=== Exercise directions ===
Transcribe the records below word for word, beginning with the first line and stopping after the line that contains "Haverford College"; pictures are not part of the copy.
*** Data to process ***
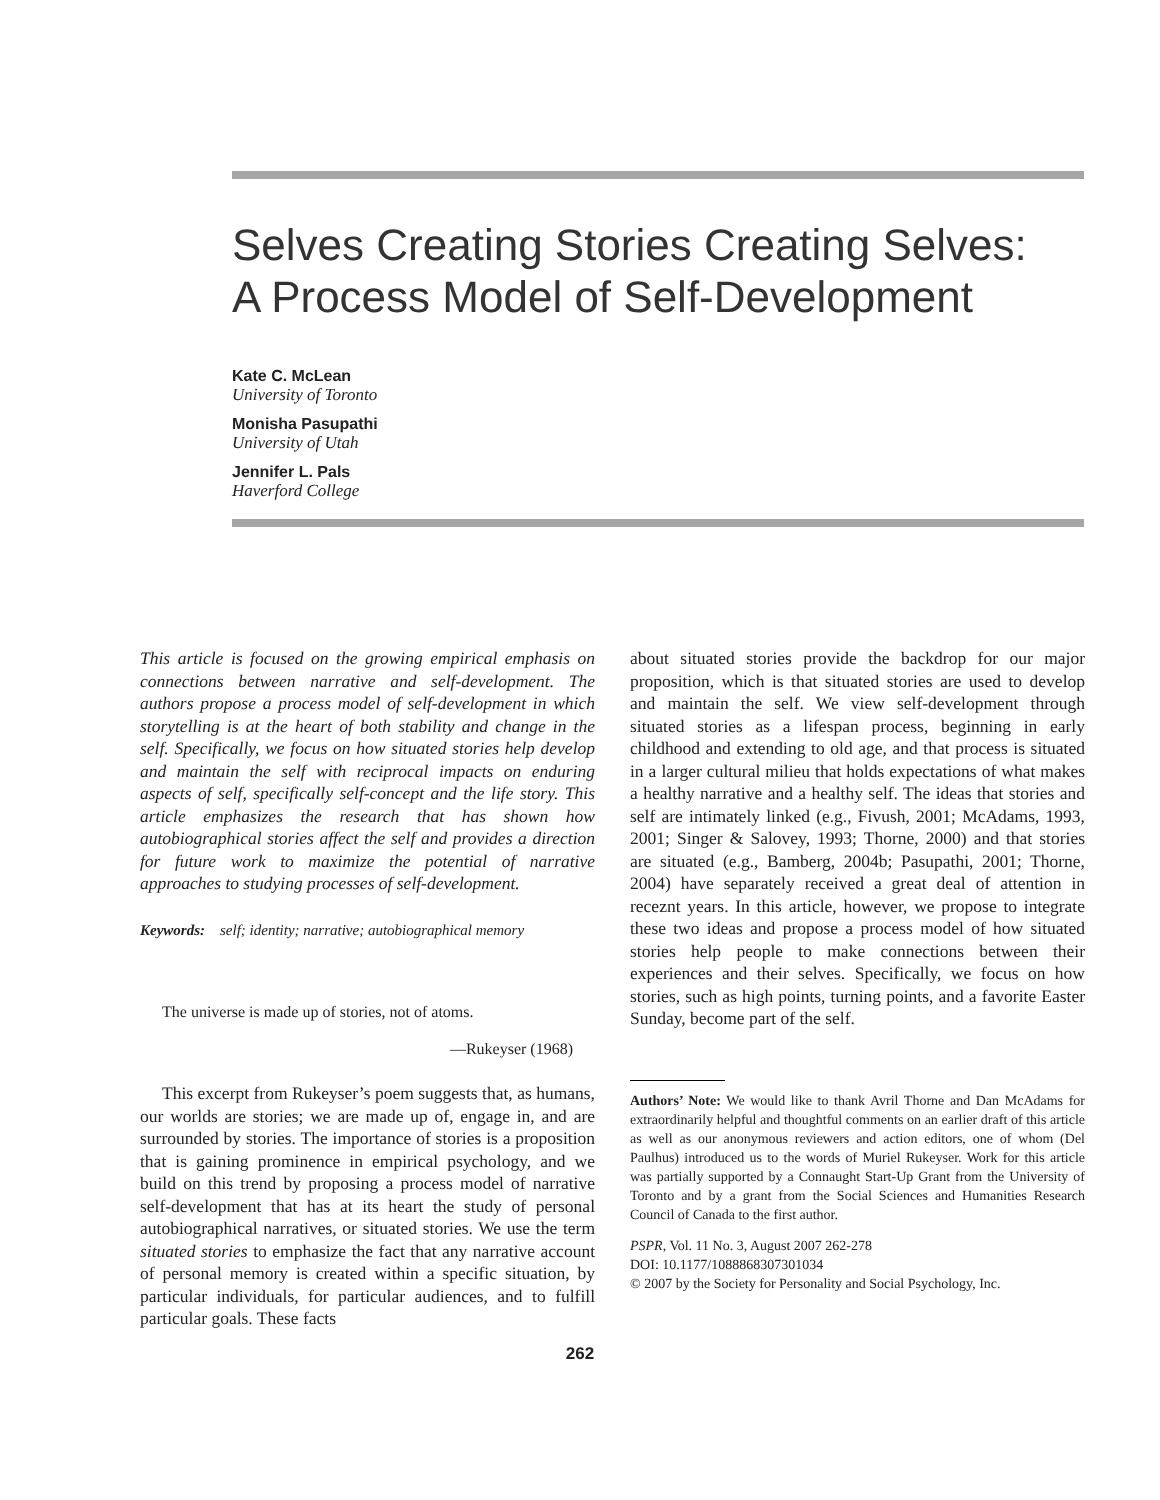Selves Creating Stories Creating Selves:
A Process Model of Self-Development
Kate C. McLean
University of Toronto
Monisha Pasupathi
University of Utah
Jennifer L. Pals
Haverford College
This article is focused on the growing empirical emphasis on connections between narrative and self-development. The authors propose a process model of self-development in which storytelling is at the heart of both stability and change in the self. Specifically, we focus on how situated stories help develop and maintain the self with reciprocal impacts on enduring aspects of self, specifically self-concept and the life story. This article emphasizes the research that has shown how autobiographical stories affect the self and provides a direction for future work to maximize the potential of narrative approaches to studying processes of self-development.
Keywords: self; identity; narrative; autobiographical memory
The universe is made up of stories, not of atoms.
—Rukeyser (1968)
This excerpt from Rukeyser’s poem suggests that, as humans, our worlds are stories; we are made up of, engage in, and are surrounded by stories. The importance of stories is a proposition that is gaining prominence in empirical psychology, and we build on this trend by proposing a process model of narrative self-development that has at its heart the study of personal autobiographical narratives, or situated stories. We use the term situated stories to emphasize the fact that any narrative account of personal memory is created within a specific situation, by particular individuals, for particular audiences, and to fulfill particular goals. These facts
about situated stories provide the backdrop for our major proposition, which is that situated stories are used to develop and maintain the self. We view self-development through situated stories as a lifespan process, beginning in early childhood and extending to old age, and that process is situated in a larger cultural milieu that holds expectations of what makes a healthy narrative and a healthy self. The ideas that stories and self are intimately linked (e.g., Fivush, 2001; McAdams, 1993, 2001; Singer & Salovey, 1993; Thorne, 2000) and that stories are situated (e.g., Bamberg, 2004b; Pasupathi, 2001; Thorne, 2004) have separately received a great deal of attention in receznt years. In this article, however, we propose to integrate these two ideas and propose a process model of how situated stories help people to make connections between their experiences and their selves. Specifically, we focus on how stories, such as high points, turning points, and a favorite Easter Sunday, become part of the self.
Authors’ Note: We would like to thank Avril Thorne and Dan McAdams for extraordinarily helpful and thoughtful comments on an earlier draft of this article as well as our anonymous reviewers and action editors, one of whom (Del Paulhus) introduced us to the words of Muriel Rukeyser. Work for this article was partially supported by a Connaught Start-Up Grant from the University of Toronto and by a grant from the Social Sciences and Humanities Research Council of Canada to the first author.
PSPR, Vol. 11 No. 3, August 2007 262-278
DOI: 10.1177/1088868307301034
© 2007 by the Society for Personality and Social Psychology, Inc.
262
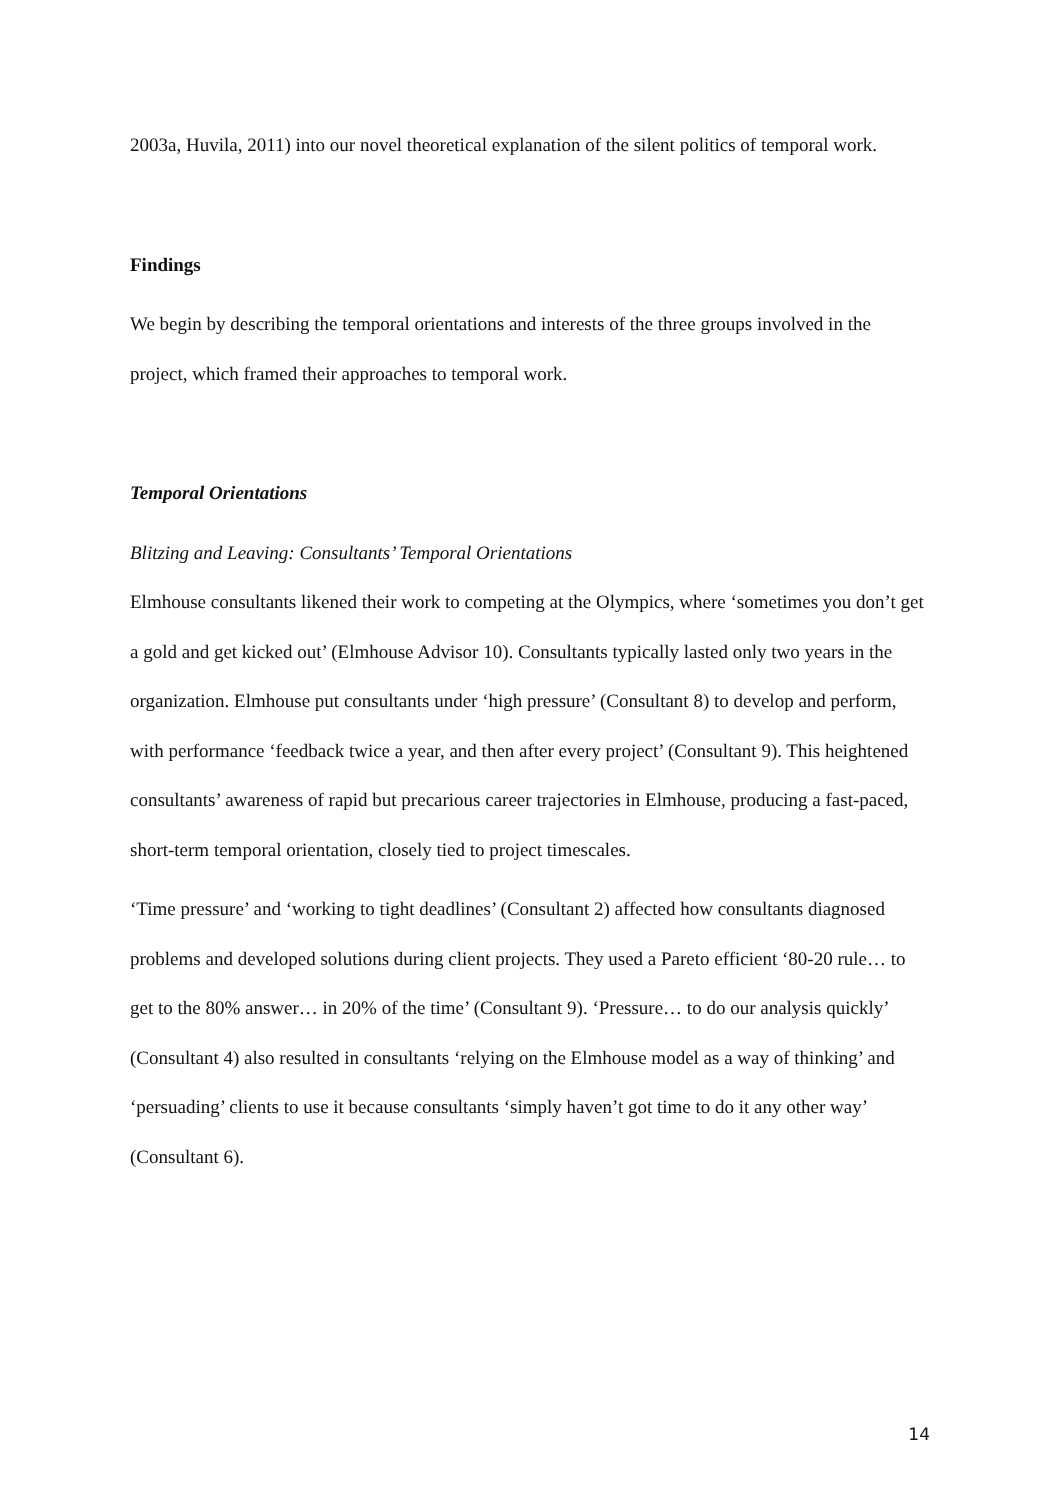2003a, Huvila, 2011) into our novel theoretical explanation of the silent politics of temporal work.
Findings
We begin by describing the temporal orientations and interests of the three groups involved in the project, which framed their approaches to temporal work.
Temporal Orientations
Blitzing and Leaving: Consultants’ Temporal Orientations
Elmhouse consultants likened their work to competing at the Olympics, where ‘sometimes you don’t get a gold and get kicked out’ (Elmhouse Advisor 10). Consultants typically lasted only two years in the organization. Elmhouse put consultants under ‘high pressure’ (Consultant 8) to develop and perform, with performance ‘feedback twice a year, and then after every project’ (Consultant 9). This heightened consultants’ awareness of rapid but precarious career trajectories in Elmhouse, producing a fast-paced, short-term temporal orientation, closely tied to project timescales.
‘Time pressure’ and ‘working to tight deadlines’ (Consultant 2) affected how consultants diagnosed problems and developed solutions during client projects. They used a Pareto efficient ‘80-20 rule… to get to the 80% answer… in 20% of the time’ (Consultant 9). ‘Pressure… to do our analysis quickly’ (Consultant 4) also resulted in consultants ‘relying on the Elmhouse model as a way of thinking’ and ‘persuading’ clients to use it because consultants ‘simply haven’t got time to do it any other way’ (Consultant 6).
14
*** End of Data to process ***
=== Result of this exercise ===
Selves Creating Stories Creating Selves:
A Process Model of Self-Development
Kate C. McLean
University of Toronto
Monisha Pasupathi
University of Utah
Jennifer L. Pals
Haverford College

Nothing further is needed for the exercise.